Al llegar a la catedral fue por el claustro, a fin de acortar camino. Pasó junto al quiosco de recuerdos para turistas, cerrado, y se entretuvo un momento observando los andamios vacíos ante las pinturas murales en restauración.
El lugar se veía desierto, y sus pasos resonaban bajo la bóveda. Una vez creyó escuchar algo a su espalda. Algún cura llegaba tarde al confesionario.
Salió por la verja de hierro que comunicaba con una calle angosta y oscura, de paredes desconchadas por el roce de los vehículos. Entonces oyó un motor en marcha fuera de su vista, a la izquierda, al torcer en dirección contraria. Había una señal de tráfico, un triángulo que avisaba del estrechamiento de la calle, y cuando estaba ante él hubo un inesperado acelerón del motor. Luego el sonido fue acercándose por la espalda. Demasiado rápido, pensó, mientras iniciaba el gesto de volver el rostro; mas sólo pudo hacerlo a medias, con tiempo de percibir una masa oscura que se le vino encima. Tenía los reflejos entumecidos por la ginebra, pero su atención aún estaba, casualmente, en la señal de tráfico. El instinto lo empujó hacia ella, buscando la estrecha protección entre el postre metálico y la pared. Adosó el cuerpo a los pocos centímetros de aquel improvisado burladero, de forma que el automóvil, al pasar, sólo le golpeó una mano. El impacto fue seco y doloroso, haciéndole doblar las rodillas. Cayó sobre los irregulares adoquines, y pudo ver que el automóvil se perdía calle abajo entre rechinar de neumáticos.

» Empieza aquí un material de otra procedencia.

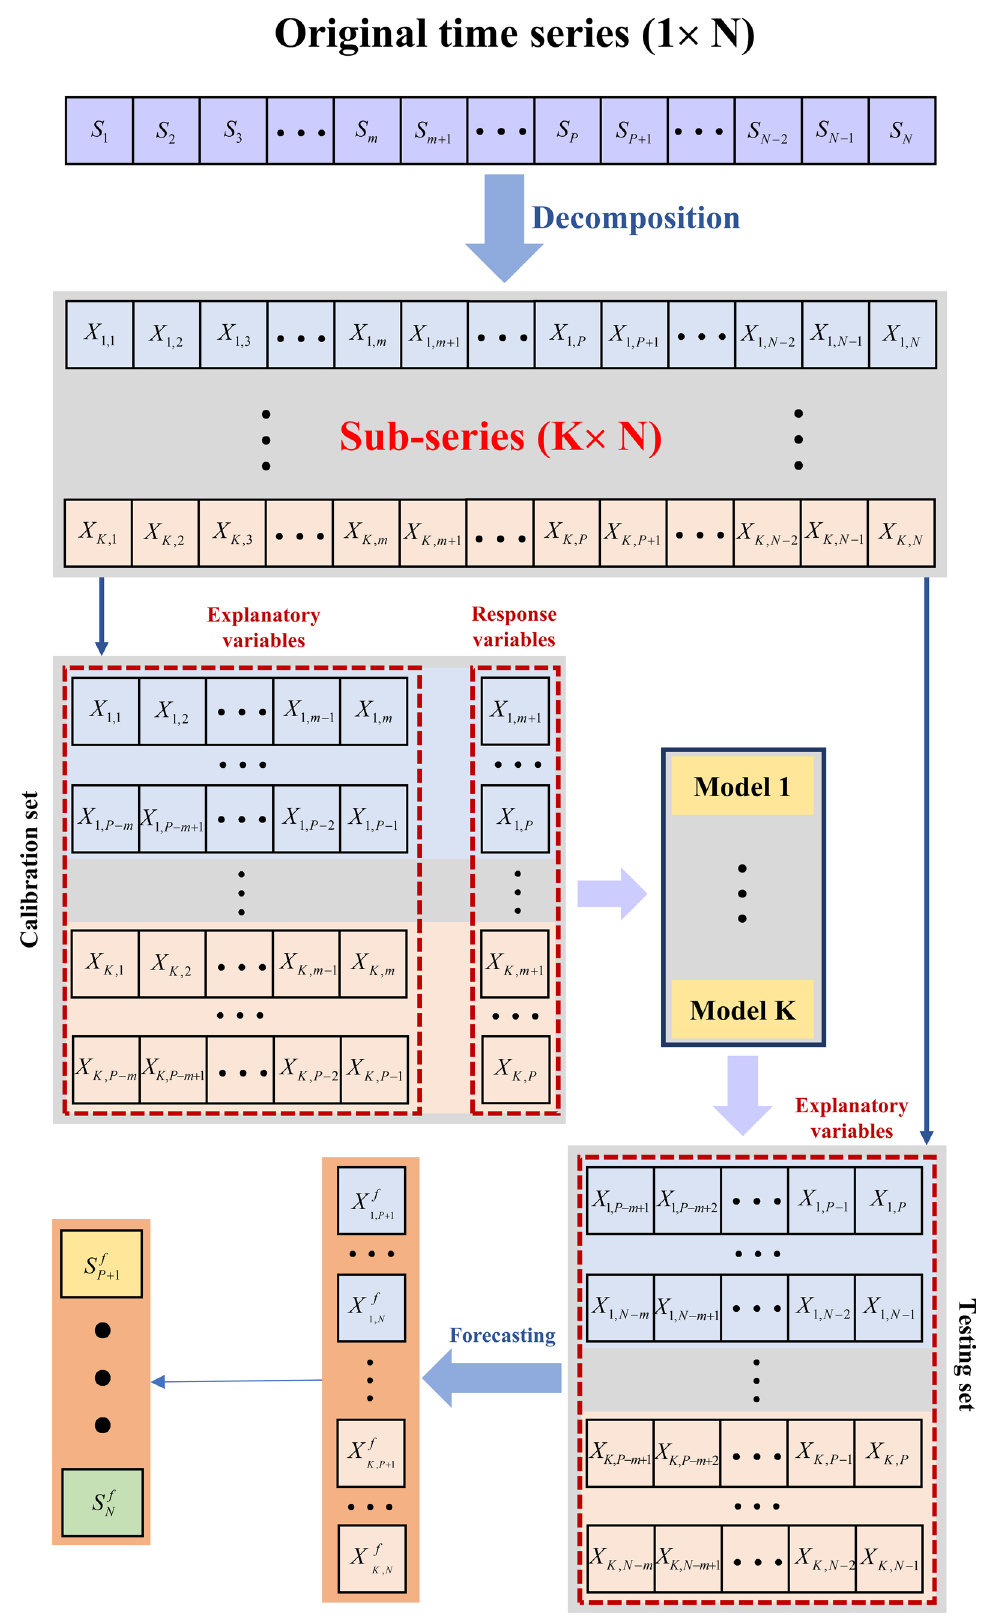
Fig. 1 The process of OD sampling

Frotándose la mano magullada, Corso siguió camino a la estación. Pero ahora se volvía de vez en cuando a mirar atrás, y la bolsa con Las Nueve Puertas le quemaba el hombro. Habían sido tres segundos de visión fugaz, aunque suficiente: esta vez no llevaba un jaguar sino un Mercedes negro, pero quien estuvo a punto de atropellarlo era un individuo moreno, con bigote y una cicatriz en la cara. El tipo del bar de Makarova. El mismo al que había visto, con uniforme de chófer, leyendo el periódico ante la casa de Liana Taillefer.